Incroyable, quand on y pense. Claire Wendling n'a derrière elle qu'une seule série -et quelle série- : « Les lumières de l'Amalou » (disponible -et hautement recommandable, même- sous forme intégrale aux éditions Delcourt. Scénario de Gibelin à qui l'on doit aussi les excellents « Vieux Ferrand » et « Ailes de plomb » chez le même éditeur) Pourtant, cette dessinatrice originaire de Montpellier a déjà une réputation internationale. En 1997, elle s'envolait d'ailleurs pour les Studios Warner, à Los Angeles, après avoir travaillé sur « The Quest for Camelot » (Excalibur) à la demande de Warner France. Delcourt a d'ailleurs réuni quelques-uns de ces dessins « américains » sous le titre « Desk », un petit bijou de 64 pages. C'est que Claire a de l'or dans les doigts. Elle le prouve en assurant le troisième volet de l'adaptation de Pierre Louÿs entreprise par les Humanos. Une troisième partie plus noire que les précédentes qui lui va à ravir. Car Claire, tournant le dos à son prénom, s'aventure dans les souffrances de l'âme humaine (en l'occurrence, celle d'Aphrodisia) et nous propose des dessins au fusain sur carton et quelques aquarelles dont le trait commun est avant tout la noirceur. Très loin des deux premiers essais magistralement assurés par Manara et Bess, Wendling ne se soucie plus d'évoquer ici la sensualité. Epousant parfaitement le tournant que prend le récit de Pierre Louÿs, elle se fond dans l'univers de peintres pratiquement contemporains de l'auteur d'Aphrodite.

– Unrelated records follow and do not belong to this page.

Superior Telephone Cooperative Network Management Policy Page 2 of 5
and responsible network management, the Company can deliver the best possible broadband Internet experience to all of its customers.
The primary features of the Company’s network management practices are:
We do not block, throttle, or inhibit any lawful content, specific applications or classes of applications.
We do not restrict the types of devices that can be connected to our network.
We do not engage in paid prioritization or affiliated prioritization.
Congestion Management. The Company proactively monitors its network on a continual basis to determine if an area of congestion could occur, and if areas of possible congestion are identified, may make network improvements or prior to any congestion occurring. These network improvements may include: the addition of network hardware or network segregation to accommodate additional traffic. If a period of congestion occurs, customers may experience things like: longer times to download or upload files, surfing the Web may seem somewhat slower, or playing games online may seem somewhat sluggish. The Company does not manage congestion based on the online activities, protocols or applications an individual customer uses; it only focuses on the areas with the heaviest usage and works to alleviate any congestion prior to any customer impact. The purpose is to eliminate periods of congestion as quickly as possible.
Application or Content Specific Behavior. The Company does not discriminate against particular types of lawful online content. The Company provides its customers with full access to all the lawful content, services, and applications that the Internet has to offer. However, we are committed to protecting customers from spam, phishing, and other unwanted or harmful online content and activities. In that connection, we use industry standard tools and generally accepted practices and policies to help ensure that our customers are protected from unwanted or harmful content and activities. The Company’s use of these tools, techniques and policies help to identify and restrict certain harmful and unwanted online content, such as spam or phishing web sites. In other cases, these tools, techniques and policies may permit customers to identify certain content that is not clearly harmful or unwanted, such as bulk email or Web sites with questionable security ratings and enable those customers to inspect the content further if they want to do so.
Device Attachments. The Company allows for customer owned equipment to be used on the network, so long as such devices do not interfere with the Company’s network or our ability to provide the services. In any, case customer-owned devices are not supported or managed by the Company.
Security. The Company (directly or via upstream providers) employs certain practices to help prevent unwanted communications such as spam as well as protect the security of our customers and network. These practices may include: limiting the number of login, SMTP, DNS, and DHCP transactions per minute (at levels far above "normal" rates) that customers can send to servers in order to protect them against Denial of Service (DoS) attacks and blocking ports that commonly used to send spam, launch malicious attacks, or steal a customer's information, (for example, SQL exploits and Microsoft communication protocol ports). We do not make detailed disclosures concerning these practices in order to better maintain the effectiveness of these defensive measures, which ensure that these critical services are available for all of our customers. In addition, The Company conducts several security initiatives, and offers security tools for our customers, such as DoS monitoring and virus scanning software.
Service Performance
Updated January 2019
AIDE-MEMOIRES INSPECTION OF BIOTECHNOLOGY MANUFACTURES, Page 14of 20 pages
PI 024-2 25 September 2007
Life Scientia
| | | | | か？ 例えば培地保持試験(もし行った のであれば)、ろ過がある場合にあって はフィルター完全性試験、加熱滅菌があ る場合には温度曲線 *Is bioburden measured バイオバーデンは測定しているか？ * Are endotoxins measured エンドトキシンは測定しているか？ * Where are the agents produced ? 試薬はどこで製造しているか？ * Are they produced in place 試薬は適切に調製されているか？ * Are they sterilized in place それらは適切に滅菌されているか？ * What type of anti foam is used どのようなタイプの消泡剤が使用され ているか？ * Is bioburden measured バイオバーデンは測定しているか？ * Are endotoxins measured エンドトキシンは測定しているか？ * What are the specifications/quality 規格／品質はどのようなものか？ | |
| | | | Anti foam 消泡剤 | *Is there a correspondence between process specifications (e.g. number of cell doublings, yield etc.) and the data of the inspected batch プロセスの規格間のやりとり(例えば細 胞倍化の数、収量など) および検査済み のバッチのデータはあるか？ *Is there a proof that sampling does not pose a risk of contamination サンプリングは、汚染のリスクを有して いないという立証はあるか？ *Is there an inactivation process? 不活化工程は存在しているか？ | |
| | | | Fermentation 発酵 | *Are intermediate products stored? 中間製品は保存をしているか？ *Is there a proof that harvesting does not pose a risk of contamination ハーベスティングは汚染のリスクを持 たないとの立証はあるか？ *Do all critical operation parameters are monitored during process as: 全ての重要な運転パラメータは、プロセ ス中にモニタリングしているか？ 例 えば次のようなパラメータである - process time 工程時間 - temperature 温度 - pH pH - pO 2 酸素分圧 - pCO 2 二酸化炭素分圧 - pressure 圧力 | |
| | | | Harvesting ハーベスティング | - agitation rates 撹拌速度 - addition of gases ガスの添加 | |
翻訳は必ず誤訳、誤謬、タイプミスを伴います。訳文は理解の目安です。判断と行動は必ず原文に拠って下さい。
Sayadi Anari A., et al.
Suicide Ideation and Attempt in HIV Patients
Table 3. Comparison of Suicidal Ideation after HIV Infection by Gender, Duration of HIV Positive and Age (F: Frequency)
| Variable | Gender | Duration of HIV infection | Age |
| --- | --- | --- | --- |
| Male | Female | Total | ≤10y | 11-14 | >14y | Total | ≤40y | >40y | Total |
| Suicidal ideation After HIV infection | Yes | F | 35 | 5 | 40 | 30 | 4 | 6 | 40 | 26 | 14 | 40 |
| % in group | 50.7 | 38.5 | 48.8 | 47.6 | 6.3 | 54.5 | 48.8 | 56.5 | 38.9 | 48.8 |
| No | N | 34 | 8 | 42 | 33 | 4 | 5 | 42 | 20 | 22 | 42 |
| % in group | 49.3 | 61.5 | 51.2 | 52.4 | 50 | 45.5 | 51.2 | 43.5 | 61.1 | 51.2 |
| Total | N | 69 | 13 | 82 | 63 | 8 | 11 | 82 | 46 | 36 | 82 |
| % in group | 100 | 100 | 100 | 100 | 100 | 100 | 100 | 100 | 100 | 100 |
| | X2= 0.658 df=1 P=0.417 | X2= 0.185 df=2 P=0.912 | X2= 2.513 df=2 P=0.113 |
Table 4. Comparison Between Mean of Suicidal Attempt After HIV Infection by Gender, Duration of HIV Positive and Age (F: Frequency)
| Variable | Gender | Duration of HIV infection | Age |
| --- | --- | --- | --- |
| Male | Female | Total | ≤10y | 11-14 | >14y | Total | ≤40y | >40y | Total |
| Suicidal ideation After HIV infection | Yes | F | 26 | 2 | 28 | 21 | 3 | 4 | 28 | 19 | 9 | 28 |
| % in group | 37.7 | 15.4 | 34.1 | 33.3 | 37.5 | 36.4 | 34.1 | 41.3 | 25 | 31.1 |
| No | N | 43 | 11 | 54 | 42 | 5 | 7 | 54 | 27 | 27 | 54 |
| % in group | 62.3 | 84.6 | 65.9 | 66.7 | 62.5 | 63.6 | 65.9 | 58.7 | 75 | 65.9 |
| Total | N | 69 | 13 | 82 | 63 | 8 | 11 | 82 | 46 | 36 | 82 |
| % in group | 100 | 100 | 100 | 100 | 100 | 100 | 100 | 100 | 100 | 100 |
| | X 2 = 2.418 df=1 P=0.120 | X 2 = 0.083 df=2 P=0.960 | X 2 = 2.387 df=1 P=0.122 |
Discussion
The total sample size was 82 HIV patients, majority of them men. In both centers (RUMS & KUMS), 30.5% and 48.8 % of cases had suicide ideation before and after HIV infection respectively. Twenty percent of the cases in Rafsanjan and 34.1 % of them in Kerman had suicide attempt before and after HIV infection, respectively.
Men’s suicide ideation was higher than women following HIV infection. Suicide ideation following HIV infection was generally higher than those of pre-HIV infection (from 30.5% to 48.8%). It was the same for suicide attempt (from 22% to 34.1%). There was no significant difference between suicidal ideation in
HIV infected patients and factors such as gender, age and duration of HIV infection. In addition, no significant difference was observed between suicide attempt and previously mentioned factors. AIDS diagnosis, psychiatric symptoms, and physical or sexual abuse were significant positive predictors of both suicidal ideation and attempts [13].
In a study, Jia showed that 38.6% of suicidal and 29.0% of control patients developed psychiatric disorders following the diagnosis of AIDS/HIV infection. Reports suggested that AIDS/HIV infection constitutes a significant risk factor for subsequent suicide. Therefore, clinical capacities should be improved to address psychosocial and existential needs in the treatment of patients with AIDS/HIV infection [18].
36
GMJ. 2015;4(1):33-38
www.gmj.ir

Ainsi, comment ne pas penser à Gustav Klimt en découvrant la couverture, l'huile de la page 46 ou le fusain de la page 33 ? Il y a la même approche de la femme, le même type de postures, les mêmes ornements de décor (même si le dessin de la page 33 va beaucoup moins loin que les tableaux du maître autrichien dans le domaine de l'ornementation). En revanche, les corps noueux et décharnés des pages 7, 9, 21 ou 39, évoquent immanquablement Egon Schiele, né en 1890, soit six ans avant la sortie du livre de Pierre Louÿs et mort en 1918. Schiele qui a régné en maître sur l'expressionnisme autrichien. D'autres dessins rappellent également le namurois Félicien Rops, né en 1830 et mort en 1898. Bref, Claire Wendling n'a pas travaillé ses illustrations au hasard et a voulu rendre hommage aux expressionnistes qui étaient à la fois les contemporains de Pierre Louÿs et les meilleurs ambassadeurs de cette partie du récit. Elle réussit brillamment à rehausser le livre initial et ne souffre pas de la comparaison des grands maîtres dont elle s'inspire car elle prend suffisamment de distance avec leurs oeuvres. Surtout, elle met la barre très haut pour le quatrième et dernier illustrateur chargé de conclure cet essai de symbiose entre art, littérature, érotisme et bande dessinée.
Leopold (Le dernier Marduk) par Thierry Bellefroid
« Léopold », tome 1 de la série « Le dernier Marduk », par Eric Liberge. Chez PMJ.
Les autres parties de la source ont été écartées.